What the task asks
Could you retype the lines below, starting at the line holding "Document page, 1241x1754 pixels." and stopping at the line holding "Page size: 1241x1754.", inclusive? Copy them exactly and drop the images.

◇ ◇ ◇ ◇

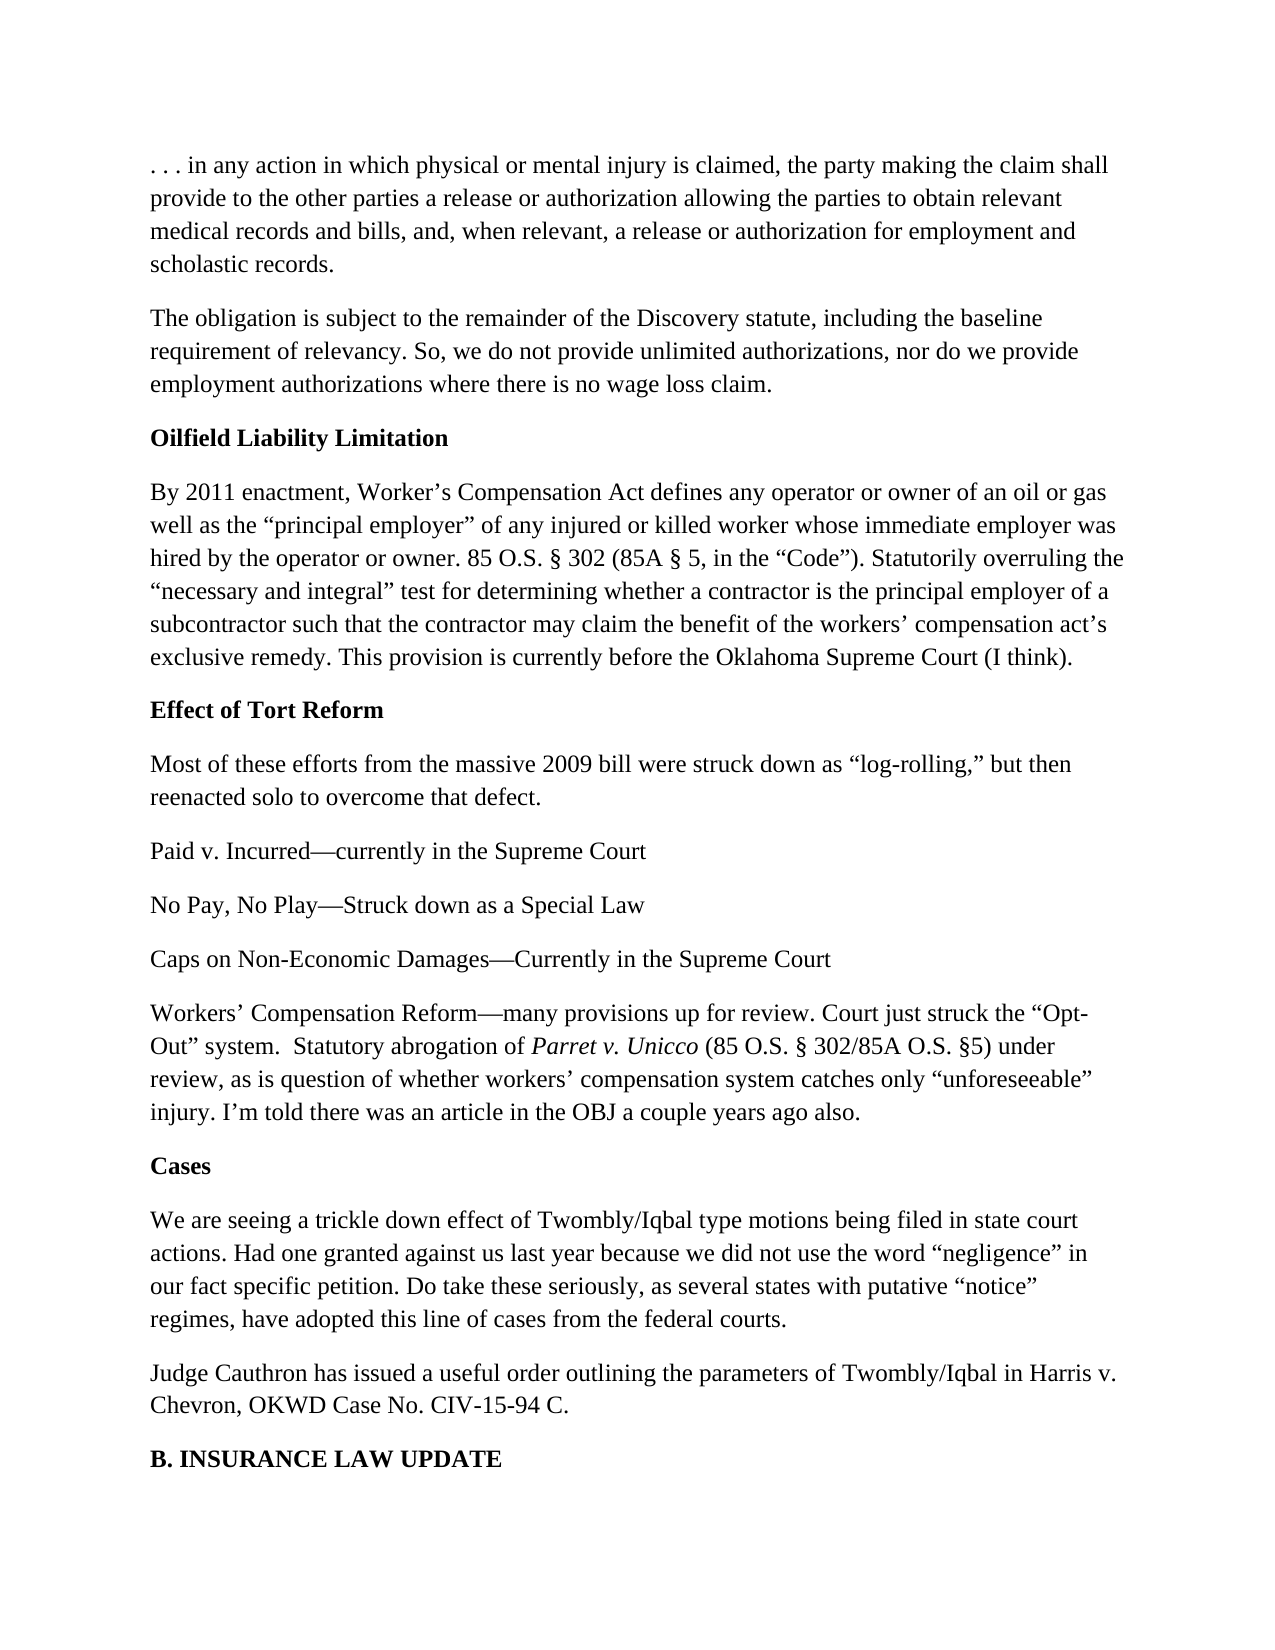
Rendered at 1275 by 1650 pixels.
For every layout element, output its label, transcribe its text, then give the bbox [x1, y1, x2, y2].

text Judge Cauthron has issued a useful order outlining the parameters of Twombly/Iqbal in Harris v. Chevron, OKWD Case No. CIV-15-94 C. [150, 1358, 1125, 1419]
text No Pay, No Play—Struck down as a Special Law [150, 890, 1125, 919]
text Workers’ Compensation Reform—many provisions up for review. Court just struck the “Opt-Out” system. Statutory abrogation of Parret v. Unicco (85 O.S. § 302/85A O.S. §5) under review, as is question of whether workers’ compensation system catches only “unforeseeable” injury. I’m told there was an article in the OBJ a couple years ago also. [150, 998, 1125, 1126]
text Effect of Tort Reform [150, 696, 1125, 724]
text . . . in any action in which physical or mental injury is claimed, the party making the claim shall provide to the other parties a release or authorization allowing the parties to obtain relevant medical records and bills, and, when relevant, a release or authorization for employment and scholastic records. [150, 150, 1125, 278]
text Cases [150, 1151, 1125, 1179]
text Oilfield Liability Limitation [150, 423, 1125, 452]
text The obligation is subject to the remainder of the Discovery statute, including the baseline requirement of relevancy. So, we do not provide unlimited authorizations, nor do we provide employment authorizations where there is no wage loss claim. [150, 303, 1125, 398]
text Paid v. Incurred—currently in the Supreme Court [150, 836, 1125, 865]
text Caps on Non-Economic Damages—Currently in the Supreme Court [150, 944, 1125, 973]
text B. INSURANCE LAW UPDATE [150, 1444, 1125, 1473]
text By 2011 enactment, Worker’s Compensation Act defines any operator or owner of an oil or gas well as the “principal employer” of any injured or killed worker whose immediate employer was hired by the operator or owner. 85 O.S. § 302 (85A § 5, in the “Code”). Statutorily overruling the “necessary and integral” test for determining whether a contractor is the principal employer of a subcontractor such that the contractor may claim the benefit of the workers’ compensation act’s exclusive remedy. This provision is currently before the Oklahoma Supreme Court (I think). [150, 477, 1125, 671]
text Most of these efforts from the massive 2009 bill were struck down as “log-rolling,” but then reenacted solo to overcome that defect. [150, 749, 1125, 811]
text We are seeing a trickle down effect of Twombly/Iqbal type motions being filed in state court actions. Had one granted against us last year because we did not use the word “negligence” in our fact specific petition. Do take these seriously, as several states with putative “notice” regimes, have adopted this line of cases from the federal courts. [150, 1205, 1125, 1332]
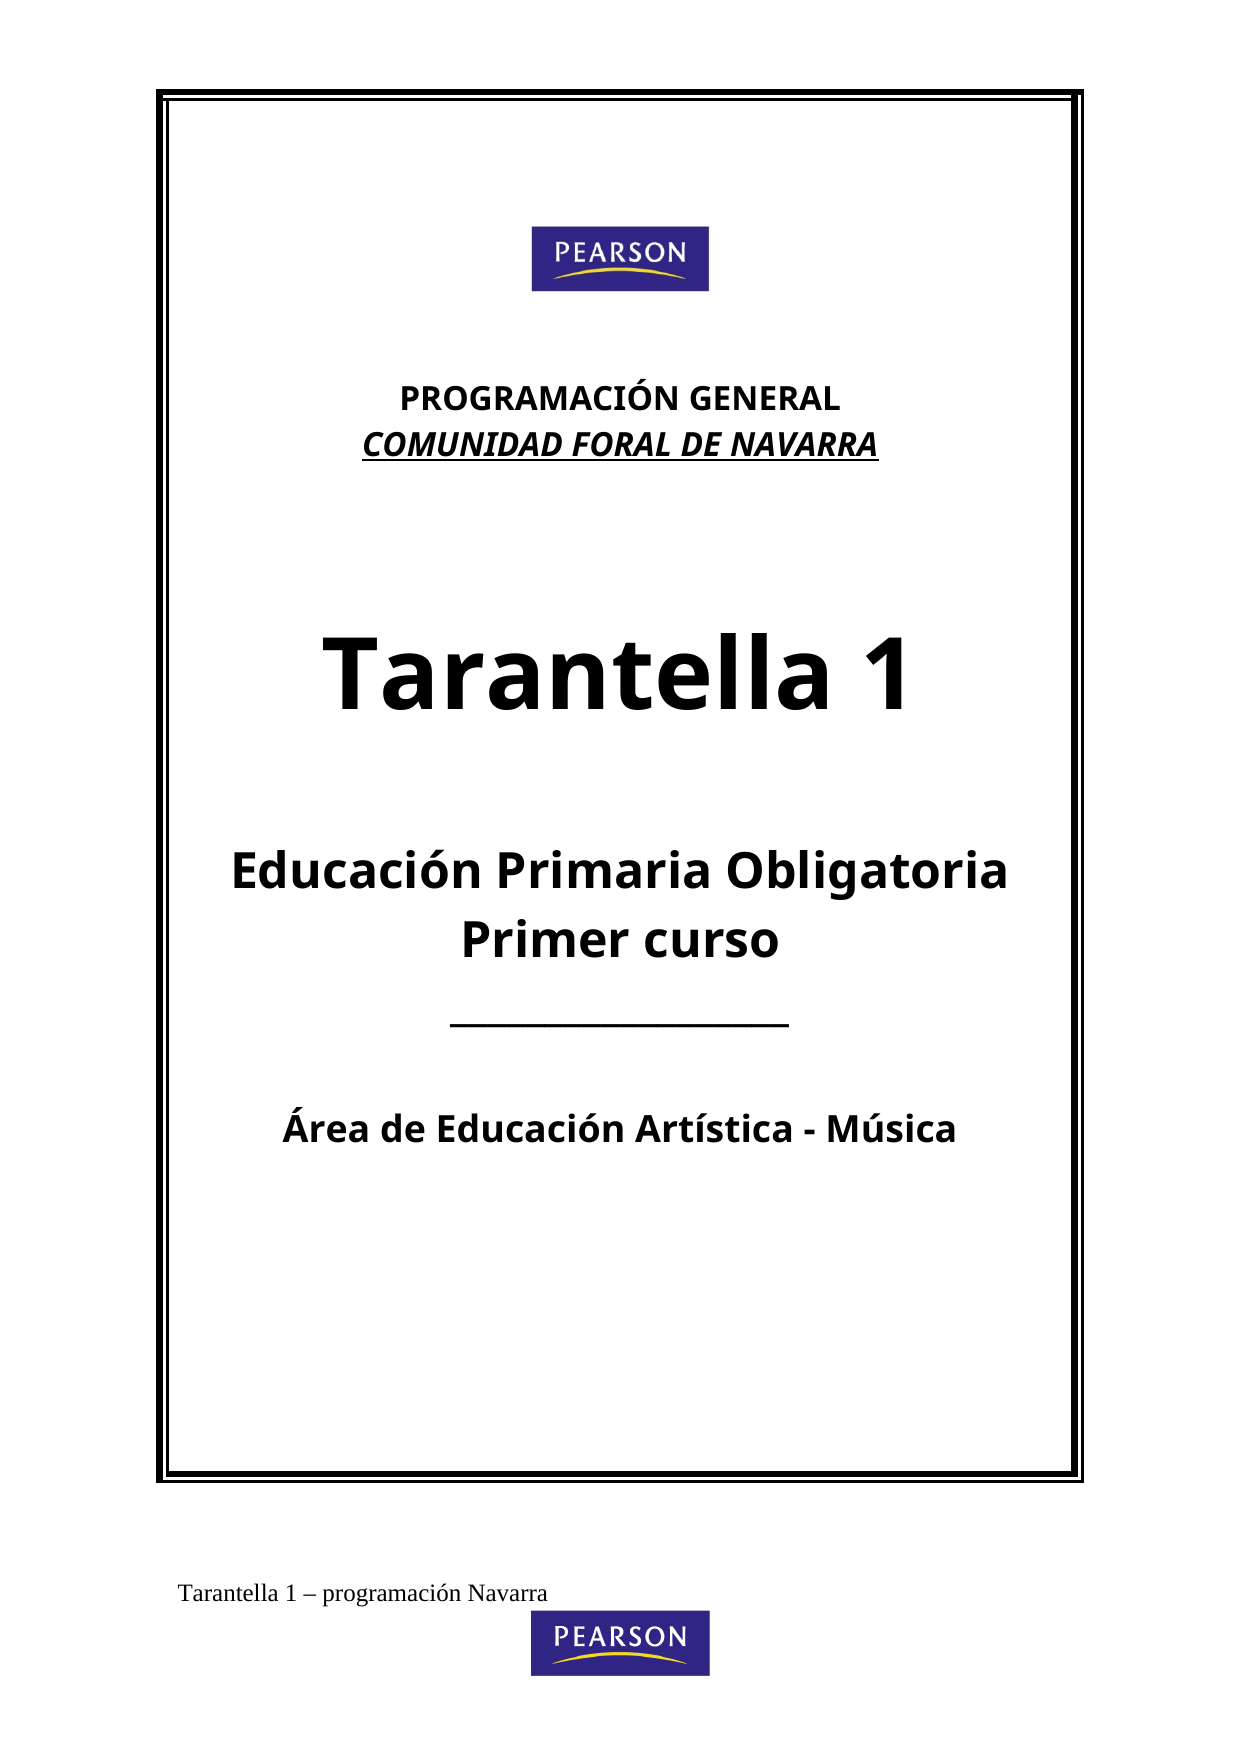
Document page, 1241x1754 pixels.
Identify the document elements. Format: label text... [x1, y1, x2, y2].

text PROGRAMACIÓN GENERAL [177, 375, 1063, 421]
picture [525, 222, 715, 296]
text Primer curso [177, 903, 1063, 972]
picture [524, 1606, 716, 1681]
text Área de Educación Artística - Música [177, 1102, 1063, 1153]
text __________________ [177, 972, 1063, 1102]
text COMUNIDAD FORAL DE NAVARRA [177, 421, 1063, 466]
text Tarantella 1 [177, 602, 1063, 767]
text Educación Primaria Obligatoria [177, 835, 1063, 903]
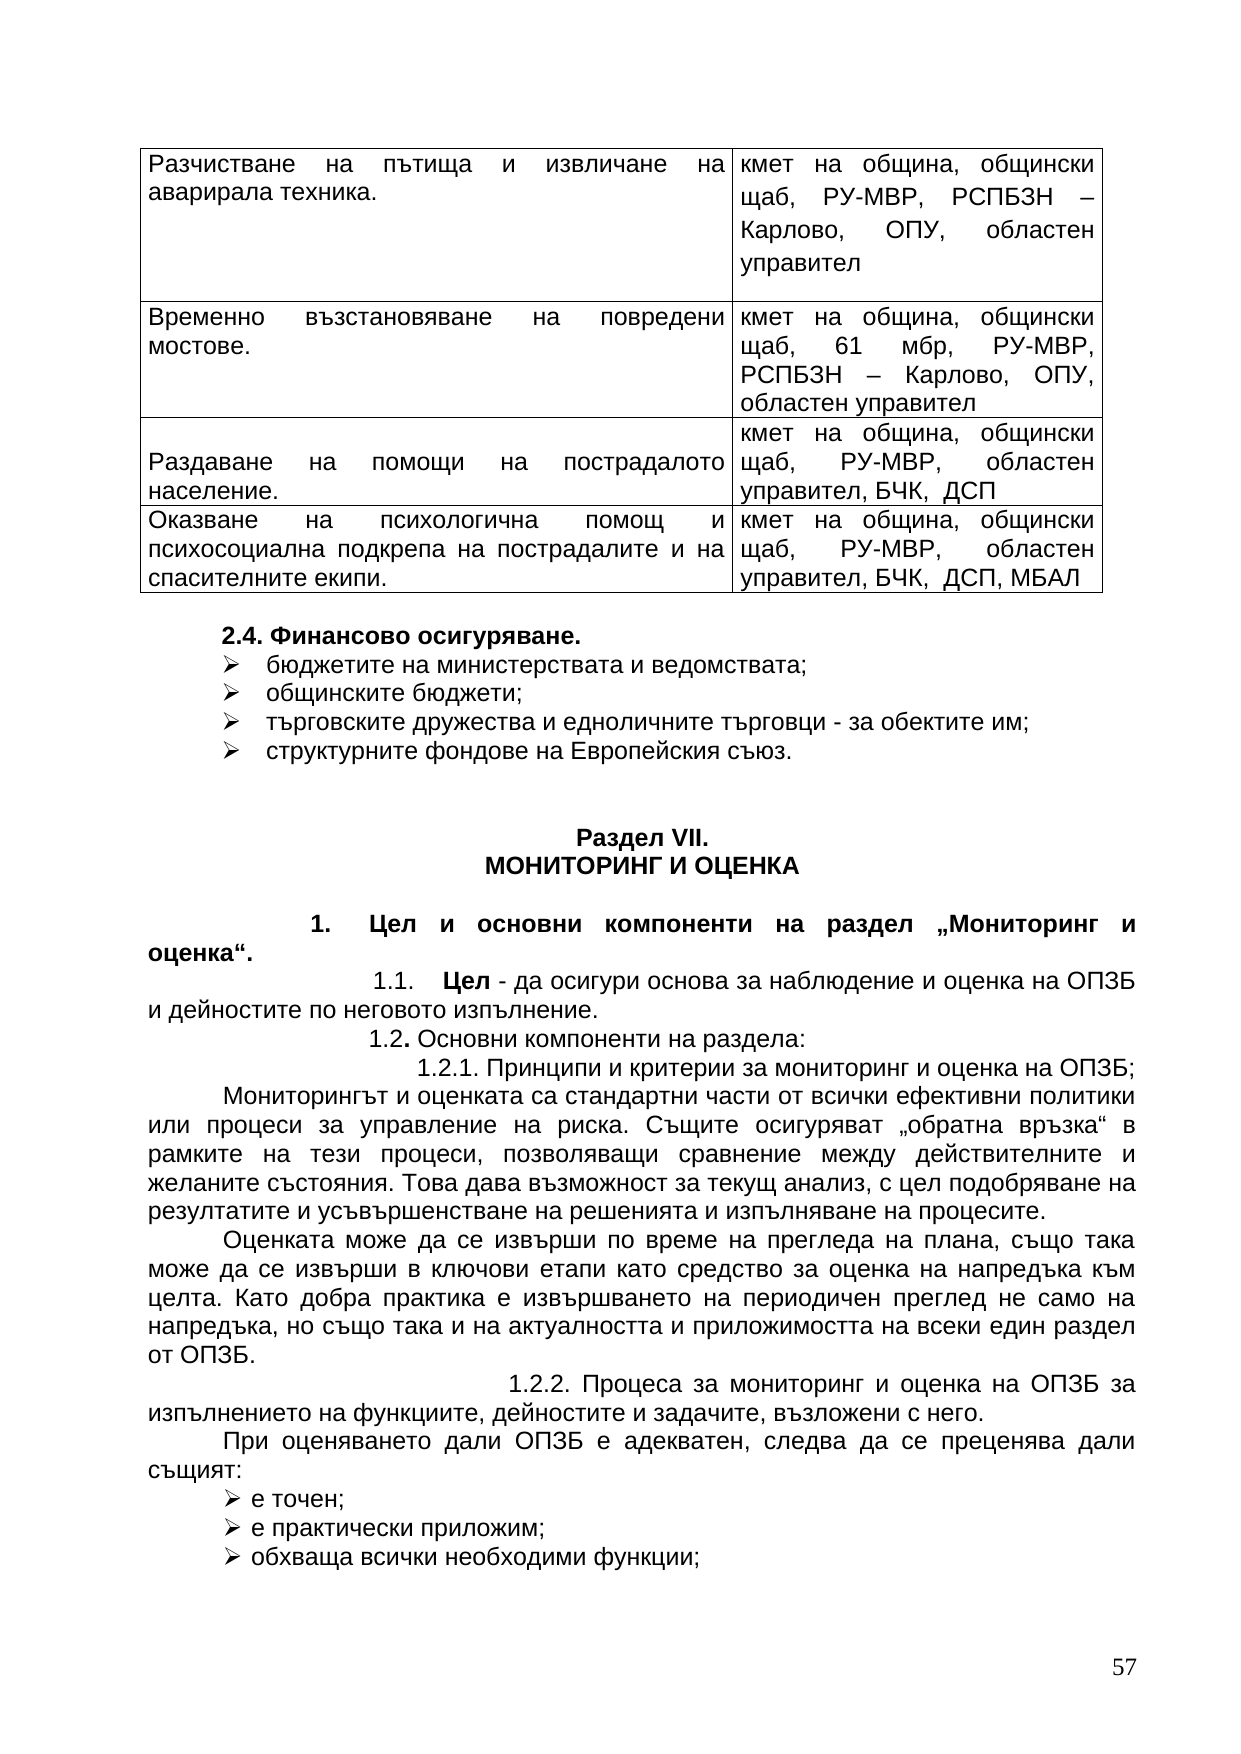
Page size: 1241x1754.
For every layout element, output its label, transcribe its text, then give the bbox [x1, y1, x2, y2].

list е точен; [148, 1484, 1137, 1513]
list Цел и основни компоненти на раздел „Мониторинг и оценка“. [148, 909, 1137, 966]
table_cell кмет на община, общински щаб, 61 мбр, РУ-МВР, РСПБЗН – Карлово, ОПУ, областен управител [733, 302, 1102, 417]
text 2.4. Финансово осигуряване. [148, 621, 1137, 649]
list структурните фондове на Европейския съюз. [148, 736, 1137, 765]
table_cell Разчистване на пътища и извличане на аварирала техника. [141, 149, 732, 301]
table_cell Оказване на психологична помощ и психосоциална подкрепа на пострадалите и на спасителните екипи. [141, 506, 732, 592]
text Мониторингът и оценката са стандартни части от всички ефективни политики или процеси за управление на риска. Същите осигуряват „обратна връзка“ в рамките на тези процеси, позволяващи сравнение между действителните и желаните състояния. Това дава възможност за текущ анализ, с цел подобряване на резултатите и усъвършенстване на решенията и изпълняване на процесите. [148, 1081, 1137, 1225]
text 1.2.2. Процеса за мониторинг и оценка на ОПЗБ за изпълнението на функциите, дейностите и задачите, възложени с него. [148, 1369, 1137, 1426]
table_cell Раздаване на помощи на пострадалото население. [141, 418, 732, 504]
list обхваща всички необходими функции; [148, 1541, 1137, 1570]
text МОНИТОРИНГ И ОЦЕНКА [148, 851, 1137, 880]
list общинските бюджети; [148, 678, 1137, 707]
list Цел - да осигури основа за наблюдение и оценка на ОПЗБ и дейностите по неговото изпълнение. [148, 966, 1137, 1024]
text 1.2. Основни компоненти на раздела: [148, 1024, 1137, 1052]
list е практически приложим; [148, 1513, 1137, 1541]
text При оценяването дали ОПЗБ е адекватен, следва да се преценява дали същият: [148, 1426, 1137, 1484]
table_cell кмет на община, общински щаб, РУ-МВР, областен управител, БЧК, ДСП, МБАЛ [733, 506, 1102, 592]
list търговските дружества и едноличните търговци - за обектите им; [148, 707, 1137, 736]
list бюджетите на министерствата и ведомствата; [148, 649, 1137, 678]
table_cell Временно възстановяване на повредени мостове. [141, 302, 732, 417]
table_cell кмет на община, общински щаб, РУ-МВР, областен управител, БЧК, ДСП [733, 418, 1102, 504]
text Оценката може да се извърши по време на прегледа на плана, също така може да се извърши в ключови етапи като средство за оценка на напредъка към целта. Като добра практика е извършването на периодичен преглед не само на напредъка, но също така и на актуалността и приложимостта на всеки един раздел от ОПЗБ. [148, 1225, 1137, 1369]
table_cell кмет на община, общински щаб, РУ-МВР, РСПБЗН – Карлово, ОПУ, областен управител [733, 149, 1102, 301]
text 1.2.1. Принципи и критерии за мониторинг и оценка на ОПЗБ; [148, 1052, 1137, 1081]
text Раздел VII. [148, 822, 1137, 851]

◇ ◇ ◇ ◇

Response to the exercise
Document page, 1241x1754 pixels.
Identify the document elements. Format: label text... [x1, y1, x2, y2].

text PROGRAMACIÓN GENERAL [177, 375, 1063, 421]
picture [525, 222, 715, 296]
text Primer curso [177, 903, 1063, 972]
picture [524, 1606, 716, 1681]
text Área de Educación Artística - Música [177, 1102, 1063, 1153]
text __________________ [177, 972, 1063, 1102]
text COMUNIDAD FORAL DE NAVARRA [177, 421, 1063, 466]
text Tarantella 1 [177, 602, 1063, 767]
text Educación Primaria Obligatoria [177, 835, 1063, 903]
Page size: 1241x1754.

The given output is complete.